Respondent initiated remediation efforts beginning in 2013, but did not begin to include detailed disclosure in its filings regarding its material weaknesses remediation plans until the quarter ended June 30, 2014. In its annual report for the period ending December 31, 2013, Respondent disclosed the engagement of an outside SOX consultant to assist in developing a remediation plan for its material weaknesses. Respondent also engaged a SOX consultant to assist with its 2015 ICFR assessment and continues to work with that consultant currently. Nonetheless, Respondent continued to disclose the existence of material weaknesses through September 30, 2017, and did not fully remediate its material weaknesses and conclude that ICFR was effective until its fiscal year ended December 31, 2017.
Respondent’s failure to address its material weaknesses has been compounded by three announced restatements since fiscal 2012, including two restatements announced during fiscal 2016. The company disclosed that its restatement announced in November 2016 was consequential to its remediation efforts. Each of the three restatements involve Respondent’s failures to appropriately account for and assign costs related to manufacturing, cost of goods sold, or inventory, although none of the restatements had a material effect on Respondent’s financial results. Respondent disclosed in four of the ten years various material weaknesses related to inventory and assignment of cost of goods sold.”
Based on the above, the SEC found that the company violated the books and records and internal controls provisions and without admitting or denying the SEC’s findings agreed to pay a $100,000 civil penalty.

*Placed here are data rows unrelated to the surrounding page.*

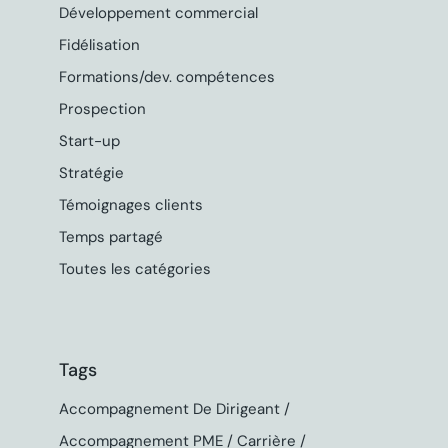
Développement commercial
Fidélisation
Formations/dev. compétences
Prospection
Start-up
Stratégie
Témoignages clients
Temps partagé
Toutes les catégories
Tags
Accompagnement De Dirigeant
Accompagnement PME
Carrière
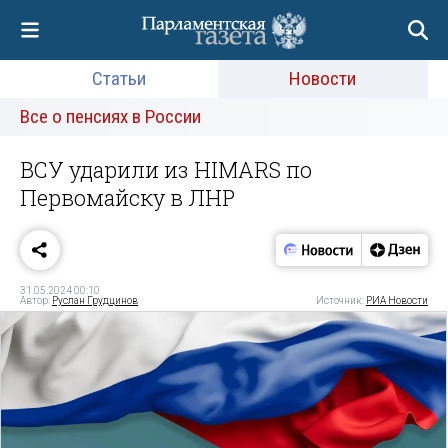
Статьи
Новости
Все о пенсиях в России
ВСУ ударили из HIMARS по
Первомайску в ЛНР
31.05.2024 00:10
Автор:
Руслан Грудцинов
Источник:
РИА Новости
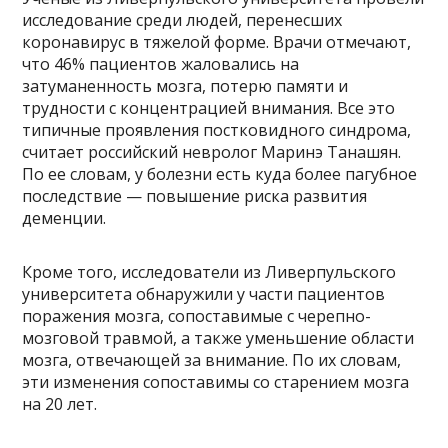
исследование среди людей, перенесших
коронавирус в тяжелой форме. Врачи отмечают,
что 46% пациентов жаловались на
затуманенность мозга, потерю памяти и
трудности с концентрацией внимания. Все это
типичные проявления постковидного синдрома,
считает российский невролог Маринэ Танашян.
По ее словам, у болезни есть куда более пагубное
последствие — повышение риска развития
деменции.
Кроме того, исследователи из Ливерпульского
университета обнаружили у части пациентов
поражения мозга, сопоставимые с черепно-
мозговой травмой, а также уменьшение области
мозга, отвечающей за внимание. По их словам,
эти изменения сопоставимы со старением мозга
на 20 лет.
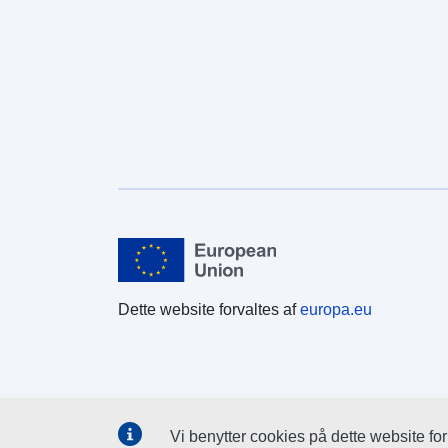
Dette website forvaltes af
europa.eu
Vi benytter cookies på dette website fo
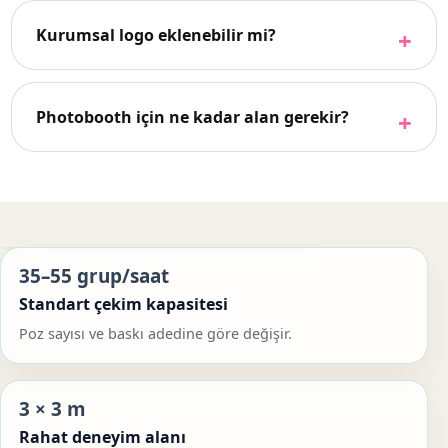
Kurumsal logo eklenebilir mi?
Photobooth için ne kadar alan gerekir?
35–55 grup/saat
Standart çekim kapasitesi
Poz sayısı ve baskı adedine göre değişir.
3 × 3 m
Rahat deneyim alanı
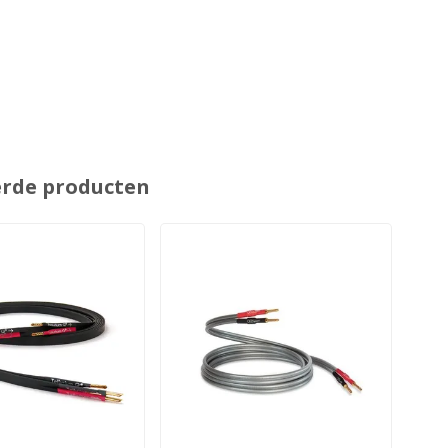
erde producten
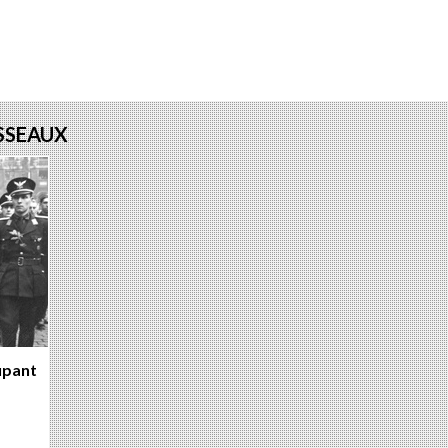
ur
sur
sur
ebook
witter
Google+
LinkedIn
USSEAUX
upant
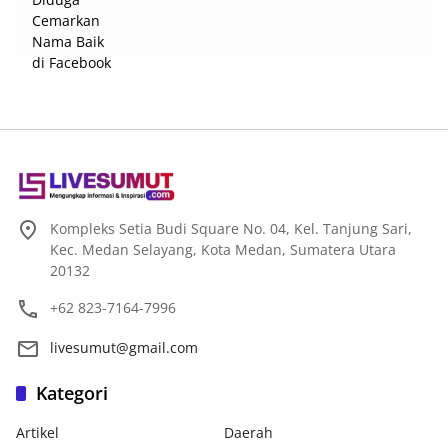
Kompleks Setia Budi Square No. 04, Kel. Tanjung Sari,
Kec. Medan Selayang, Kota Medan, Sumatera Utara
20132
+62 823-7164-7996
livesumut@gmail.com
Kategori
Artikel
Daerah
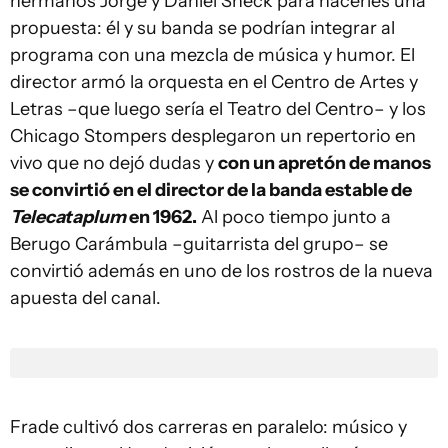
hermanos Jorge y Daniel Sheck para hacerles una
propuesta: él y su banda se podrían integrar al
programa con una mezcla de música y humor. El
director armó la orquesta en el Centro de Artes y
Letras –que luego sería el Teatro del Centro– y los
Chicago Stompers desplegaron un repertorio en
vivo que no dejó dudas y
con un apretón de manos
se convirtió en el director de la banda estable de
Telecataplum
en 1962.
Al poco tiempo junto a
Berugo Carámbula –guitarrista del grupo– se
convirtió además en uno de los rostros de la nueva
apuesta del canal.
Frade cultivó dos carreras en paralelo: músico y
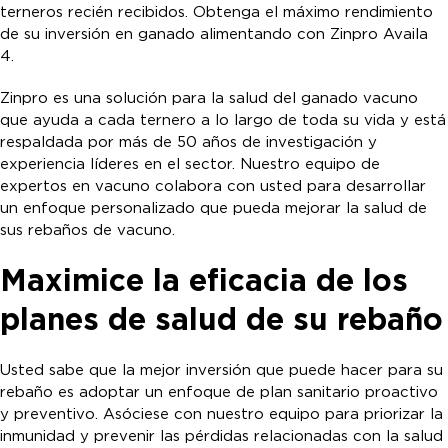
terneros recién recibidos. Obtenga el máximo rendimiento
de su inversión en ganado alimentando con Zinpro Availa
4.
Zinpro es una solución para la salud del ganado vacuno
que ayuda a cada ternero a lo largo de toda su vida y está
respaldada por más de 50 años de investigación y
experiencia líderes en el sector. Nuestro equipo de
expertos en vacuno colabora con usted para desarrollar
un enfoque personalizado que pueda mejorar la salud de
sus rebaños de vacuno.
Maximice la eficacia de los
planes de salud de su rebaño
Usted sabe que la mejor inversión que puede hacer para su
rebaño es adoptar un enfoque de plan sanitario proactivo
y preventivo. Asóciese con nuestro equipo para priorizar la
inmunidad y prevenir las pérdidas relacionadas con la salud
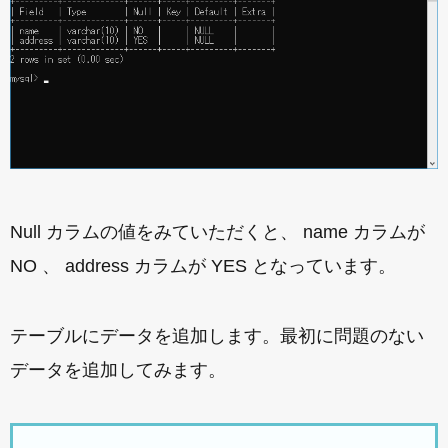
Null カラムの値をみていただくと、 name カラムが
NO 、 address カラムが YES となっています。
テーブルにデータを追加します。最初に問題のない
データを追加してみます。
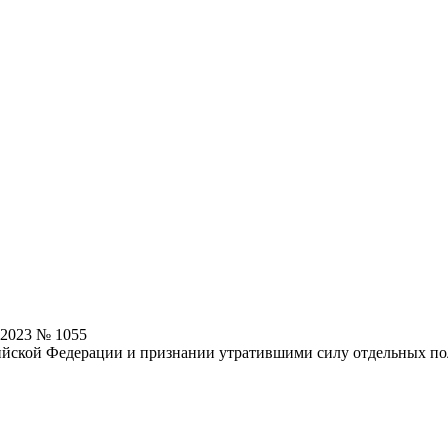
.2023 № 1055
ийской Федерации и признании утратившими силу отдельных по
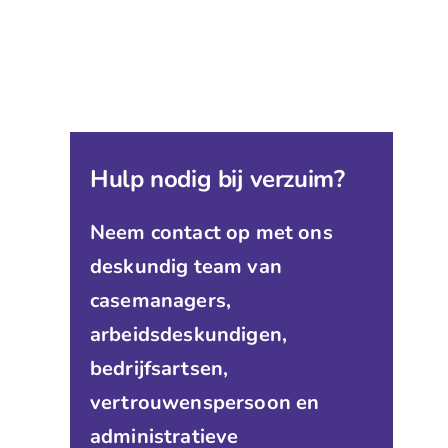
Hulp nodig bij verzuim?
Neem contact op met ons
deskundig team van
casemanagers,
arbeidsdeskundigen,
bedrijfsartsen,
vertrouwenspersoon en
administratieve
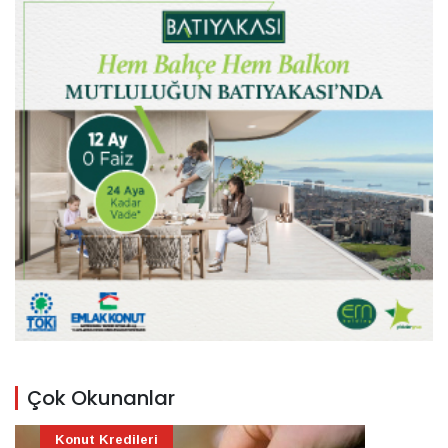
Çok Okunanlar
Konut Kredileri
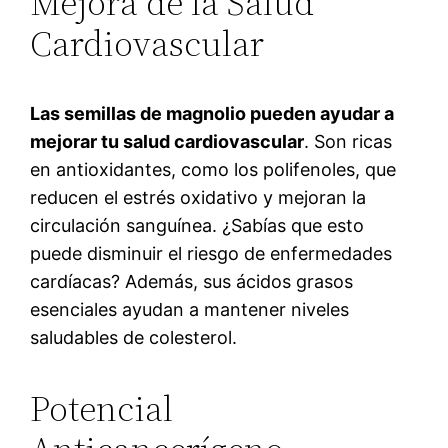
Mejora de la Salud
Cardiovascular
Las semillas de magnolio pueden ayudar a
mejorar tu salud cardiovascular
. Son ricas
en antioxidantes, como los polifenoles, que
reducen el estrés oxidativo y mejoran la
circulación sanguínea. ¿Sabías que esto
puede disminuir el riesgo de enfermedades
cardíacas? Además, sus ácidos grasos
esenciales ayudan a mantener niveles
saludables de colesterol.
Potencial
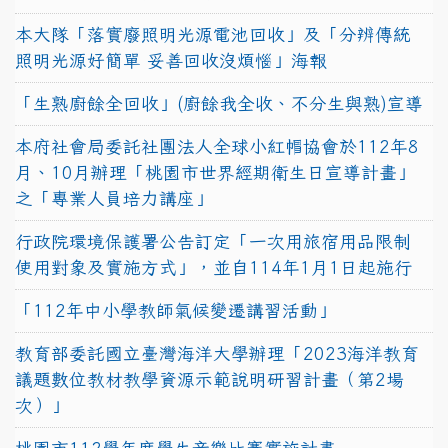
本大隊「落實廢照明光源電池回收」及「分辨傳統
照明光源好簡單 妥善回收沒煩惱」海報
「生熟廚餘全回收」(廚餘我全收、不分生與熟)宣導
本府社會局委託社團法人全球小紅帽協會於112年8
月、10月辦理「桃園市世界經期衛生日宣導計畫」
之「專業人員培力講座」
行政院環境保護署公告訂定「一次用旅宿用品限制
使用對象及實施方式」，並自114年1月1日起施行
「112年中小學教師氣候變遷講習活動」
教育部委託國立臺灣海洋大學辦理「2023海洋教育
議題數位教材教學資源示範說明研習計畫（第2場
次）」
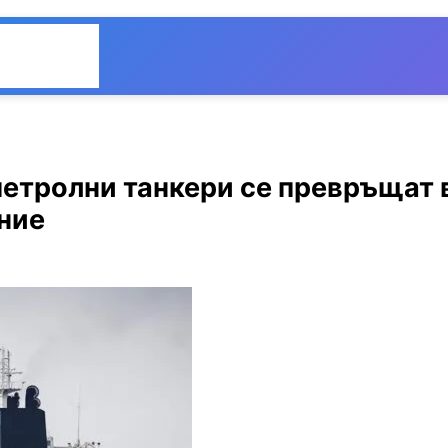
Общество
Мнения
 петролни танкери се превръщат 
ние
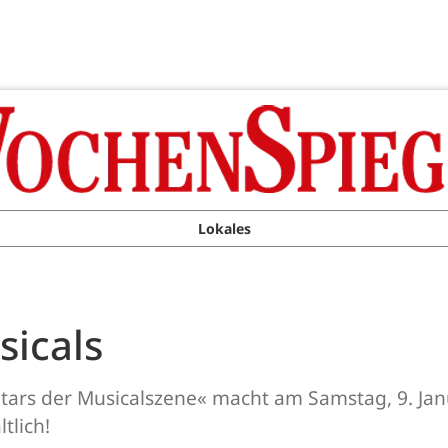
Lokales
sicals
 Stars der Musicalszene« macht am Samstag, 9. Ja
tlich!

The SEC found as follows regarding the Washington-based biotechnology company:
“Respondent disclosed material weaknesses in each of its Forms 10-K over a period of nine years, from 2008 through 2016. Respondent’s disclosed material weaknesses often repeated year after year, relating primarily to segregation of duties and the review, recording and financial reporting of transactions. 3. Respondent included in its public filings the same disclosure of material weaknesses for nine years straight. From 2008 through 2016, CytoDyn’s boilerplate disclosure indicated the company had “[s]everal material weaknesses… because of inadequate segregation of duties over authorization, review and recording of transactions, as well as the financial reporting of such transactions.” The general and sweeping description provided no information as to the specific material weaknesses observed.
From 2012 through 2015, Respondent reported no material changes in its internal controls, but did take certain steps to improve controls. These remediation steps included doubling its accounting staff by hiring a CPA; instituting certain controls around wire transfers, cash disbursements, financial statement reconciliations, and quarterly financial statements; and outsourcing certain of its information technology needs. After being contacted by Commission staff, Respondent retained, for the first time, a SOX consultant. Respondent has remediated its material weaknesses and determined that ICFR was effective as of May 31, 2017.”
Based on the above, the SEC found that the company violated the internal controls provisions and without admitting or denying the SEC’s findings agreed to pay a $35,000 civil penalty.
As these four recent examples once again demonstrate, the SEC has some explaining to do and owes the legal and compliance community an explanation for why FCPA books and records and internal controls violations are not sanctioned in similar ways.